For instance, in 2015, trusts get to the highest federal income tax bracket of 39.6% at just over $12,000 of income. Single filers don’t hit the same top 39.6% federal income tax bracket until well over $400,000 of income, and that number is even higher for married couples filing joint returns!

So clearly, the question of just who will pay the tax on your IRA when you name a trust as your beneficiary is an important one to answer. So here’s the “short” version of a long, very complicated answer.

Determining whether your trust or the trust beneficiaries will pay the tax on your inherited IRA distributions will depend on how quickly the trust pays out the money it receives from the inherited IRA. If the inherited IRA funds, like required minimum distributions, go into the trust from the inherited IRA, and then out from the trust to the trust beneficiaries, in the same accounting year, then your trust beneficiaries will pay the taxes on those distributions at their own personal rates.

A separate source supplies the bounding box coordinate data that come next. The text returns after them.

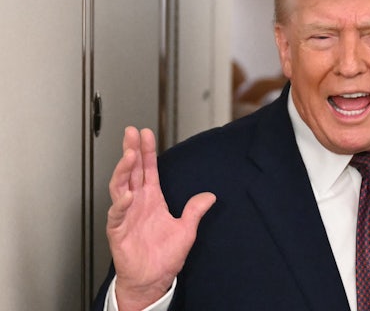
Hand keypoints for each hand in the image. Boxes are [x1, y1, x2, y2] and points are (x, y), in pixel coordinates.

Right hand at [106, 127, 215, 309]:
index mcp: (152, 200)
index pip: (148, 170)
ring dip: (124, 170)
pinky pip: (117, 214)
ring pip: (121, 186)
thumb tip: (209, 196)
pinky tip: (128, 194)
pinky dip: (121, 203)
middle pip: (132, 171)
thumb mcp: (186, 230)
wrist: (152, 279)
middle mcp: (137, 204)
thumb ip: (195, 211)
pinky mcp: (118, 230)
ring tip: (130, 155)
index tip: (146, 134)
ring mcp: (126, 215)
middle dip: (131, 151)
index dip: (147, 152)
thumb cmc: (164, 257)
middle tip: (131, 133)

How that actually happens is a bit complicated and is best left to your tax professional to sort out, but if you’re a “got to know” type of person, here’s the deal. Your trust will record the income from the inherited IRA, but it will get a corresponding deduction, known as a distributable net income (DNI) deduction, that will offset the inherited IRA income. Your trust beneficiaries will then get a k-1 from the trust and pick up the inherited IRA income on their own personal return at their own personal rate.

If on the other hand, your trust does not pay out the money it receives from the inherited IRA within the same tax year, then the inherited IRA distribution will be taxed at trust tax rates. If/when those funds are later distributed to your trust beneficiaries, they will receive the distributions free of income tax.

As the comparison in tax brackets indicated above show, it’s almost always more income-tax efficient to have inherited IRA distributions taxed to your trust beneficiaries rather than to your trust itself. On the other hand, chances are that if a trust is being designated as your IRA beneficiary, it’s being done to provide some level of post-death control. Once funds are distributed from your trust to your trust beneficiaries, that post-death control is lost, so it’s important to balance these two interests carefully.